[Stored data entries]
==*==
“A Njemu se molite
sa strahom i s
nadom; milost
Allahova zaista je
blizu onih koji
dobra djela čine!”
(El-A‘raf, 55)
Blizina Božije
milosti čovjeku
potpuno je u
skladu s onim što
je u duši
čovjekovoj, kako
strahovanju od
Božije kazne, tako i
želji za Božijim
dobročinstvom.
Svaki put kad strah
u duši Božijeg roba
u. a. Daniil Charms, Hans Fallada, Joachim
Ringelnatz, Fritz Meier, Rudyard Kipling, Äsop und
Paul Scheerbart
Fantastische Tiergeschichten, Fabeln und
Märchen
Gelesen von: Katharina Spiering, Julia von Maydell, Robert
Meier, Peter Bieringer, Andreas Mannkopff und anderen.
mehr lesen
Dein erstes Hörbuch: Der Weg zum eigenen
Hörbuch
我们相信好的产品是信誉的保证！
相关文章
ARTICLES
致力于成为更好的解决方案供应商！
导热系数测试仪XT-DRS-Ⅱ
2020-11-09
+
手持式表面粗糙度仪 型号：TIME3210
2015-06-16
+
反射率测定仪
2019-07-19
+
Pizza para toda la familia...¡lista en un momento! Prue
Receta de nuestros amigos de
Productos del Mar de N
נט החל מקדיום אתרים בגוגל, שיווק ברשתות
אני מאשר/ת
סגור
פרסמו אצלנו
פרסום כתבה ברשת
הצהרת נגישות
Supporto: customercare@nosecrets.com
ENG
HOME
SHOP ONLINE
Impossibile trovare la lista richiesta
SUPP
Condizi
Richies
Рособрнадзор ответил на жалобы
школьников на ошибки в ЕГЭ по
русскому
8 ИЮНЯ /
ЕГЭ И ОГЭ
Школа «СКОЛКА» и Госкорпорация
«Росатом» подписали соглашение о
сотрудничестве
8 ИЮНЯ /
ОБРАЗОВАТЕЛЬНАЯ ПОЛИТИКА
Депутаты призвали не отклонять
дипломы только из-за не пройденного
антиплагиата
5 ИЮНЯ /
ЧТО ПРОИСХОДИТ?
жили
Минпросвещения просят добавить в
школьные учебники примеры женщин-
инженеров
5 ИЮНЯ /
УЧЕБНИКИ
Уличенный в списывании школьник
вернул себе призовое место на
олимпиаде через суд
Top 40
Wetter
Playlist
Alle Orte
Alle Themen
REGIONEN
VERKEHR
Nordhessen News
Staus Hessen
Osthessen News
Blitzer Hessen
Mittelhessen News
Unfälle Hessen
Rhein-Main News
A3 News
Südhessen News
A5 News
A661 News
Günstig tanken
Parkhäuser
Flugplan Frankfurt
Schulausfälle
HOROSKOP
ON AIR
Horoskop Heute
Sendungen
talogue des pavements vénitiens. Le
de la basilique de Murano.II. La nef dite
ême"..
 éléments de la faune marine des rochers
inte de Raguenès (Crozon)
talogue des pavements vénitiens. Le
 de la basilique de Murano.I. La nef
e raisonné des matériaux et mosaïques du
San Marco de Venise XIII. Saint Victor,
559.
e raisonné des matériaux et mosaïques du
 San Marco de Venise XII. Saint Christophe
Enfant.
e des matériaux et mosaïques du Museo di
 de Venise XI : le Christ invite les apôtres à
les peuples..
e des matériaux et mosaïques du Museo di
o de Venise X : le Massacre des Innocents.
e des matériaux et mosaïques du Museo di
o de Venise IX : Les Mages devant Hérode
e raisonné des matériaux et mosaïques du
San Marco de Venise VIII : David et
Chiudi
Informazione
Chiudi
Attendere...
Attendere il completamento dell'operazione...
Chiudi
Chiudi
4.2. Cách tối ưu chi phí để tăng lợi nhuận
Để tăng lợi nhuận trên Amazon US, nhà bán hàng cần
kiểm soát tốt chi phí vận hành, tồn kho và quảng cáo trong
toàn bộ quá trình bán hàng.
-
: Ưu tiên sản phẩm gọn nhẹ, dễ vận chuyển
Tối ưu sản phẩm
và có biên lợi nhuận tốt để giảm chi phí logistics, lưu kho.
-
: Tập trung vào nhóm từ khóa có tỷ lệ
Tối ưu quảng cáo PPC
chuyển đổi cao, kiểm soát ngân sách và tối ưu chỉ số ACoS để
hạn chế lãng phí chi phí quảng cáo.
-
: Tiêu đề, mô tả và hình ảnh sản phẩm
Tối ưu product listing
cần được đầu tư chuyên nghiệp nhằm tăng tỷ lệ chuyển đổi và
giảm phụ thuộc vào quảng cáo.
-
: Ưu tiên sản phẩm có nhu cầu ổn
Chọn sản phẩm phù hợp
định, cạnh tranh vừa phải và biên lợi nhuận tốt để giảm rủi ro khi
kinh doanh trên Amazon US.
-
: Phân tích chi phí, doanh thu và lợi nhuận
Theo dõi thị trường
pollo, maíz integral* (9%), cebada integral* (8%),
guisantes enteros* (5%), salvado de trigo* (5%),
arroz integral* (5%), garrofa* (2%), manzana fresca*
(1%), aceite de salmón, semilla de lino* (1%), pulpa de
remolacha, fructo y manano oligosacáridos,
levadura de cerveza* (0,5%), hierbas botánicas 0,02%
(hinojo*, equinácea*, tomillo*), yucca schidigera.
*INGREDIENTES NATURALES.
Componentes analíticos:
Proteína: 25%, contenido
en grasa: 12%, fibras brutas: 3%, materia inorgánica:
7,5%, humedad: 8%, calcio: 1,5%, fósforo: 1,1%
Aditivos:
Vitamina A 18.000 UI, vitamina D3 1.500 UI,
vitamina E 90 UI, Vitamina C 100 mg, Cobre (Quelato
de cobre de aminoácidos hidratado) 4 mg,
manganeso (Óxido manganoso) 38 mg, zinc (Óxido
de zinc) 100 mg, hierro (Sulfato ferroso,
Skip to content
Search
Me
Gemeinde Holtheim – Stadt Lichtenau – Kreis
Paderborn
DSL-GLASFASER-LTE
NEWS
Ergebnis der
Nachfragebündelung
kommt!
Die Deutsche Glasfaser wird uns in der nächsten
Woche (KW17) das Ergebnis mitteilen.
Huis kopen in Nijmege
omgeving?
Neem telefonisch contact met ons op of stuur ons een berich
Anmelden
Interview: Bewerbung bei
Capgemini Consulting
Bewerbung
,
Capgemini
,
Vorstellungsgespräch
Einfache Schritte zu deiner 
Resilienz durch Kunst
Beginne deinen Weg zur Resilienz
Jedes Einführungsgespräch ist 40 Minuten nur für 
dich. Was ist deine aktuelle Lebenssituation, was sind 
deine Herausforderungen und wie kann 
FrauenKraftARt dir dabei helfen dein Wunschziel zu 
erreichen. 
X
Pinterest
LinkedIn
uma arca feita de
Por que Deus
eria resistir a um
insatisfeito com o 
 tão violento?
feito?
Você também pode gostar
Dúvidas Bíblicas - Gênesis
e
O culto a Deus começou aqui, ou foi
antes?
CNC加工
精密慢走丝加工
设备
==*==
(Your instructions):
With the first line being the one containing "skladu s onim što" and the last line the one containing "de la basilique de Murano.I. La nef", transcribe exactly the lines above that fall in that range.

(Response box):
skladu s onim što
je u duši
čovjekovoj, kako
strahovanju od
Božije kazne, tako i
želji za Božijim
dobročinstvom.
Svaki put kad strah
u duši Božijeg roba
u. a. Daniil Charms, Hans Fallada, Joachim
Ringelnatz, Fritz Meier, Rudyard Kipling, Äsop und
Paul Scheerbart
Fantastische Tiergeschichten, Fabeln und
Märchen
Gelesen von: Katharina Spiering, Julia von Maydell, Robert
Meier, Peter Bieringer, Andreas Mannkopff und anderen.
mehr lesen
Dein erstes Hörbuch: Der Weg zum eigenen
Hörbuch
我们相信好的产品是信誉的保证！
相关文章
ARTICLES
致力于成为更好的解决方案供应商！
导热系数测试仪XT-DRS-Ⅱ
2020-11-09
+
手持式表面粗糙度仪 型号：TIME3210
2015-06-16
+
反射率测定仪
2019-07-19
+
Pizza para toda la familia...¡lista en un momento! Prue
Receta de nuestros amigos de
Productos del Mar de N
נט החל מקדיום אתרים בגוגל, שיווק ברשתות
אני מאשר/ת
סגור
פרסמו אצלנו
פרסום כתבה ברשת
הצהרת נגישות
Supporto: customercare@nosecrets.com
ENG
HOME
SHOP ONLINE
Impossibile trovare la lista richiesta
SUPP
Condizi
Richies
Рособрнадзор ответил на жалобы
школьников на ошибки в ЕГЭ по
русскому
8 ИЮНЯ /
ЕГЭ И ОГЭ
Школа «СКОЛКА» и Госкорпорация
«Росатом» подписали соглашение о
сотрудничестве
8 ИЮНЯ /
ОБРАЗОВАТЕЛЬНАЯ ПОЛИТИКА
Депутаты призвали не отклонять
дипломы только из-за не пройденного
антиплагиата
5 ИЮНЯ /
ЧТО ПРОИСХОДИТ?
жили
Минпросвещения просят добавить в
школьные учебники примеры женщин-
инженеров
5 ИЮНЯ /
УЧЕБНИКИ
Уличенный в списывании школьник
вернул себе призовое место на
олимпиаде через суд
Top 40
Wetter
Playlist
Alle Orte
Alle Themen
REGIONEN
VERKEHR
Nordhessen News
Staus Hessen
Osthessen News
Blitzer Hessen
Mittelhessen News
Unfälle Hessen
Rhein-Main News
A3 News
Südhessen News
A5 News
A661 News
Günstig tanken
Parkhäuser
Flugplan Frankfurt
Schulausfälle
HOROSKOP
ON AIR
Horoskop Heute
Sendungen
talogue des pavements vénitiens. Le
de la basilique de Murano.II. La nef dite
ême"..
 éléments de la faune marine des rochers
inte de Raguenès (Crozon)
talogue des pavements vénitiens. Le
 de la basilique de Murano.I. La nef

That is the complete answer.